Am östlichen Ortsrand von Wermsdorf soll das neue WohngebietSchlossblick“ entstehen. Daran scheiden sich die Geister: Während erste Interessenten für Baugrundstücke schon zur Ratssitzung unter den Besuchern waren, befürchten Bewohner im Ortskern, dass sie künftig darunter zu leiden haben. Der Gemeinderat indes hat am Donnerstag die ersten beiden Beschlüsse dazu gefasst: Jeweils einstimmig bestimmten die Räte, den Bebauungsplan für das Wohngebiet aufzustellen und vergaben den Auftrag dafür an das Büro „PLA.NET“ in Kemmlitz.

Kritik aus der Ortsmitte

Der Wermsdorfer Wolfgang Scholz hatte sich dazu vorab in der Bürgerfragestunde zu Wort gemeldet. Er kritisierte dies als ein Vorhaben mit wenig Weitblick. „Das ist die ungünstigste Ecke für ein Baugebiet.“ Als Anwohner am Anger in der Ortsmitte sei er wie seine Nachbarn auch öfter schon von Überschwemmungen bei Starkregen betroffen gewesen. „Durch das Wohngebiet kommt künftig noch mehr Wasser bei uns an“, befürchtet er. Warum, so seine Frage, weiche man für die Bebauung nicht an einen anderen Standort aus, von dem sich Regenwasser besser ableiten lasse.

Regenwasser ist Herausforderung

Ein Wohngebiet sei nicht überall möglich, entgegnete Bürgermeister Matthias Müller (CDU). Er kündigte an, man wolle die Regenrückhaltung am „Schlossblick“ nicht den privaten Bauherren überlassen, sondern aus einer Hand organisieren. „Damit wir sicher sein können, dass das Wasser dort bleibt, wo es anfällt“, sagte er. Man sei sich der Situation bewusst, weshalb man bereits seit 2013 alle Bauherren beauflagt habe, jeweils für eine Regenrückhaltung auf den Grundstücken zu sorgen und auch als Gemeinde viel investierte, um die Herausforderung zu meistern. Es sei die Aufgabe des Ingenieurbüros, dafür Lösungen zu finden. „Und wenn sich herausstellt, dass es keine Lösung gibt, werden wir davon Abstand nehmen müssen“, machte Müller deutlich.

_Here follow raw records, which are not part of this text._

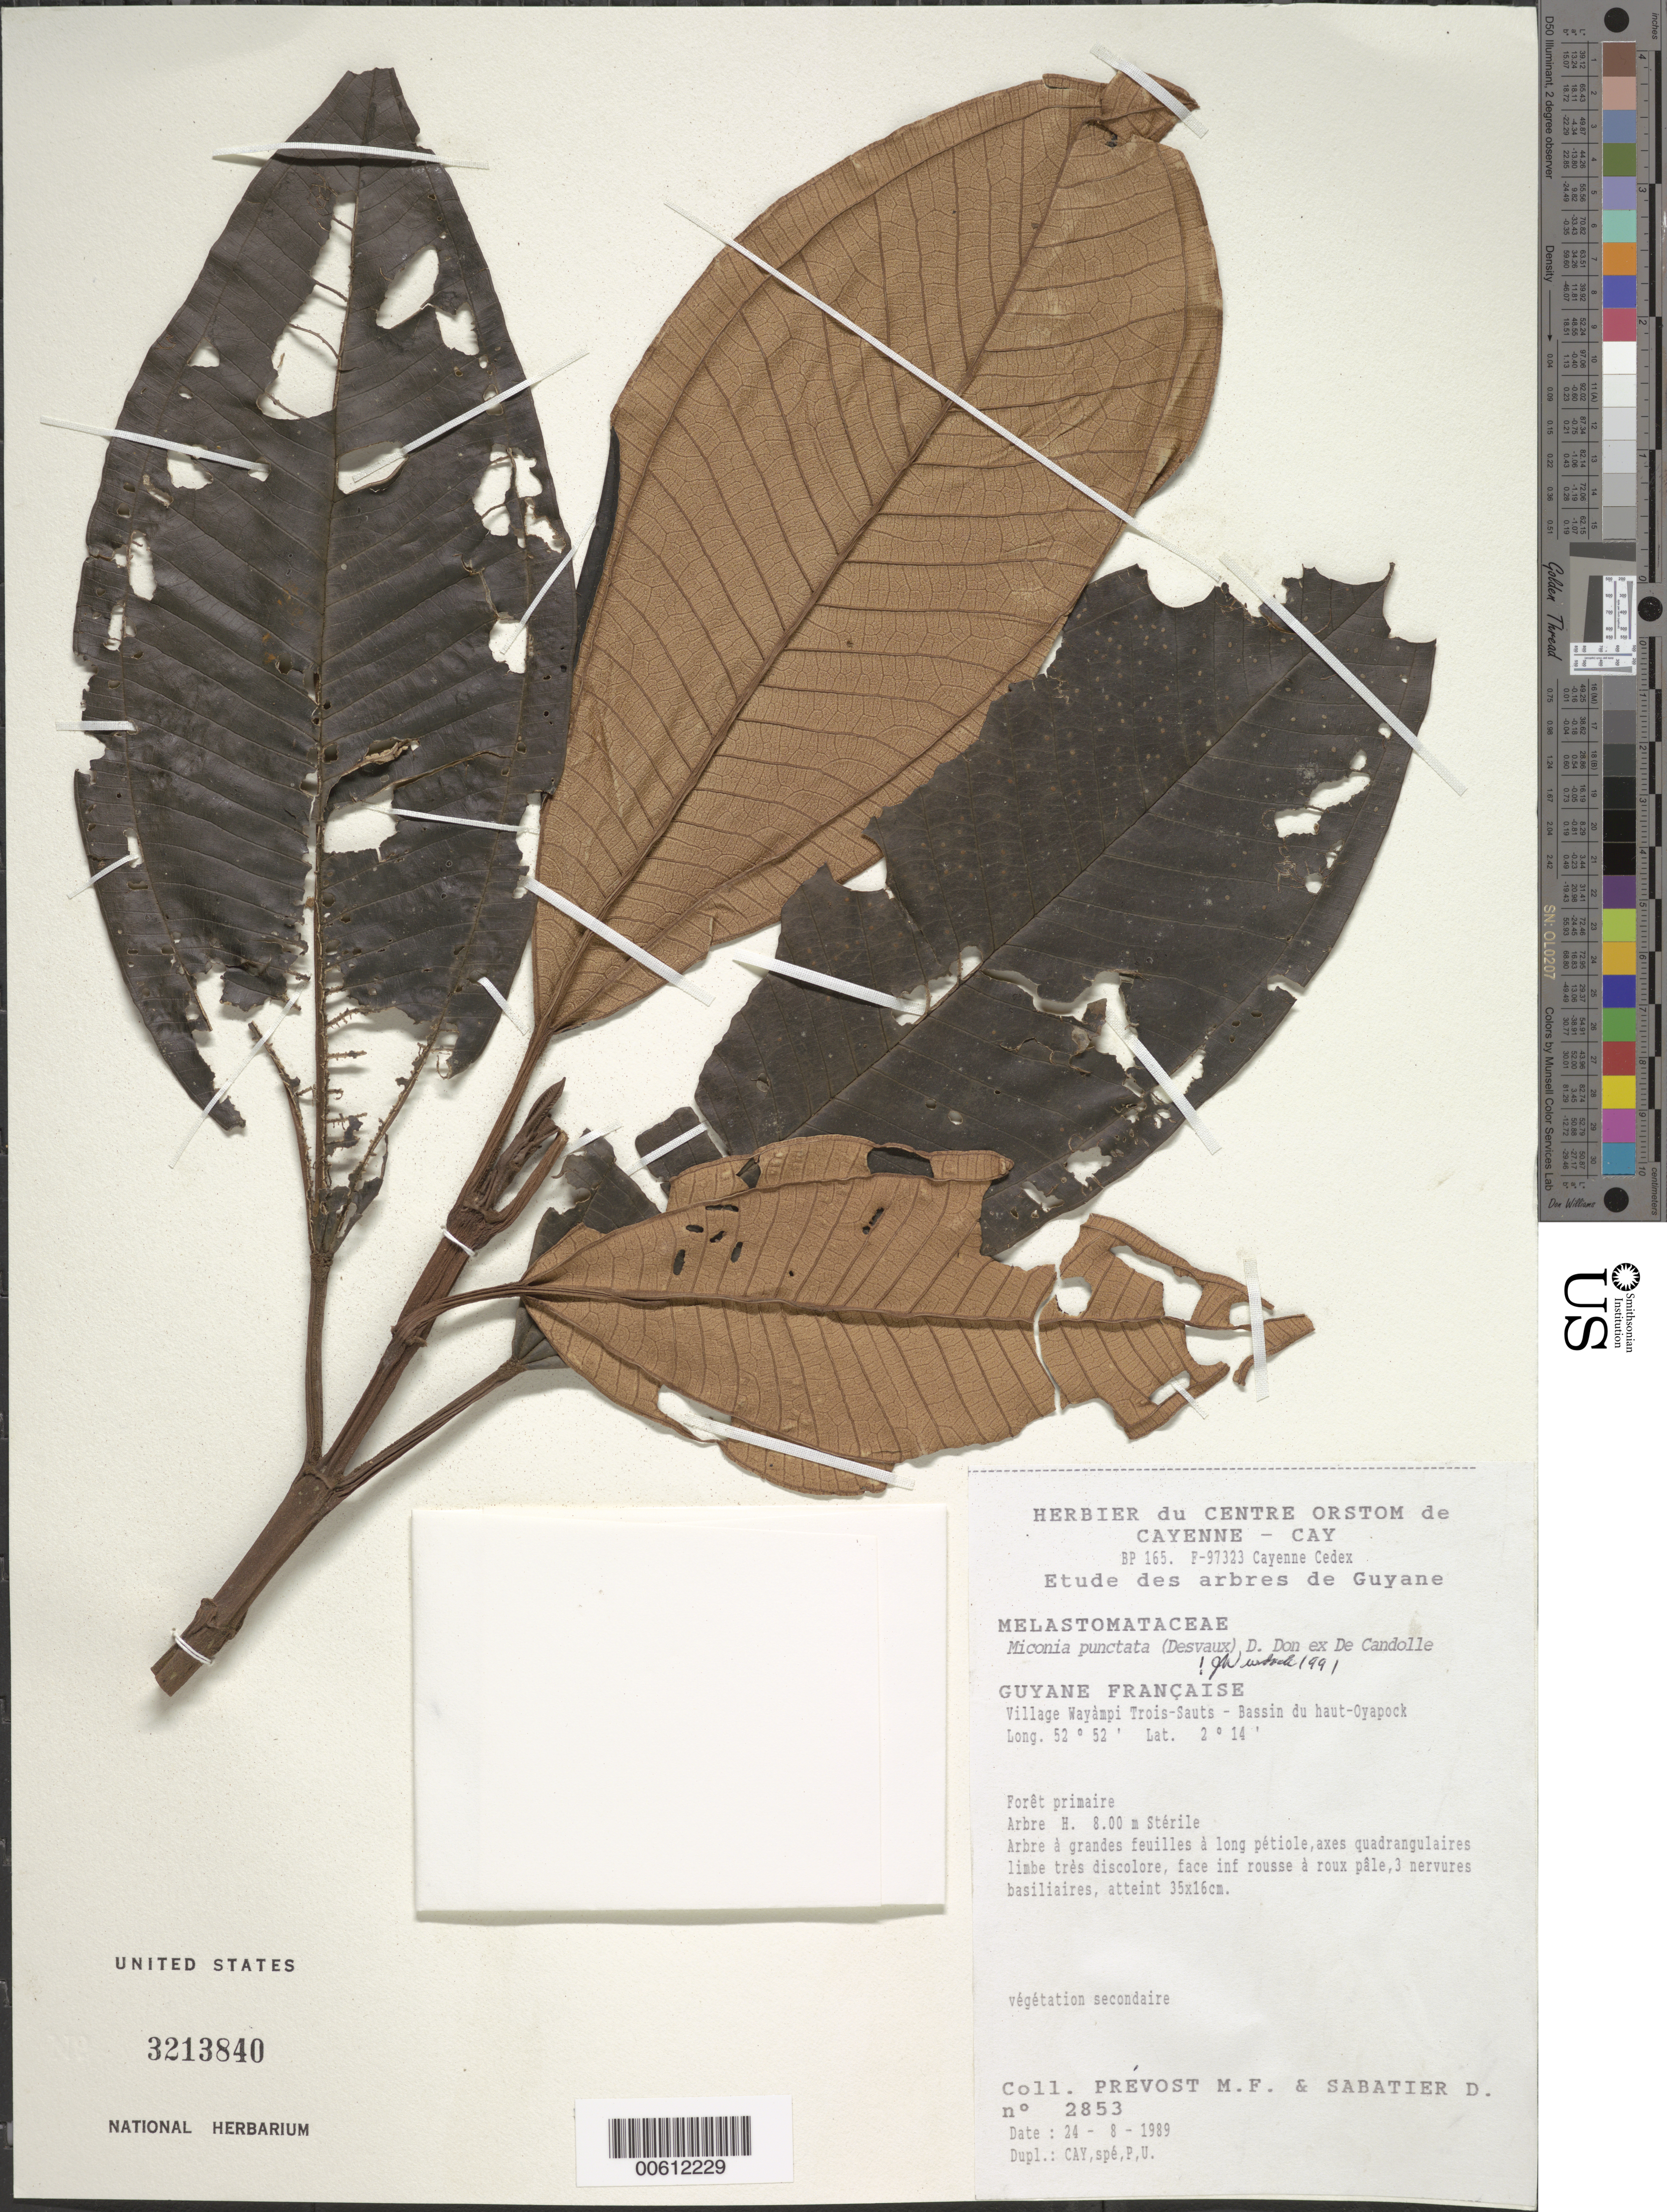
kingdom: Plantae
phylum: Tracheophyta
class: Magnoliopsida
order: Myrtales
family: Melastomataceae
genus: Miconia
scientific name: Miconia punctata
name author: (Desr.) D. Don ex DC.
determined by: Wurdack, John J., (US), US (UNITED STATES)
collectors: M.-F. Prévost & D. Sabatier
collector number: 2853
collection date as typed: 24-Aug-89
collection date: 1989-08-24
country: French Guiana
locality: Village Wayàmp, Trois-Sauts, Bassin du haut-Oyapock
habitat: Primary forest, vegetation secondaire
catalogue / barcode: US 3213840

Standort mit 13 Grundstücken

Insgesamt sollen beiderseits der Friedhofstraße 13 Grundstücke für Eigenheime entstehen. Mit dem Beschluss vom Donnerstag haben die Wermsdorfer Gemeinderäte die Aufstellung eines Bebauungsplanes über zwei Hektar in die Wege geleitet. Es sei nötig, ein Wohngebiet zu entwickeln, da es nahezu keine freien Bauplätze mehr gebe und Kapazitäten für Bauwillige wichtig sind für die weitere Entwicklung der Gemeinde. Drei Büros wurden aufgefordert, Angebote für die Projektierungsleistungen zum Erstellen eines Bebauungsplanes abzugeben, die Kemmlitzer von „PLA.NET“ setzten sich mit 14 500 Euro als wirtschaftlichster Bieter durch. Barbara Scheller (Grüne) schlug vor, den Hochwasserschutz explizit im Aufstellungsbeschluss zu verankern. „Das ist ein guter Hinweis, wir arbeiten das ein“, so der Bürgermeister.

Erste Bauwillige schon da

Wie groß das Interesse an einem Baugebiet ist, zeigte die Anwesenheit eines bauwilligen Paares zur Sitzung. Bis konkrete Angaben zu Preisen oder Erschließung gemacht werden können, dauert es aber voraussichtlich noch ein Jahr.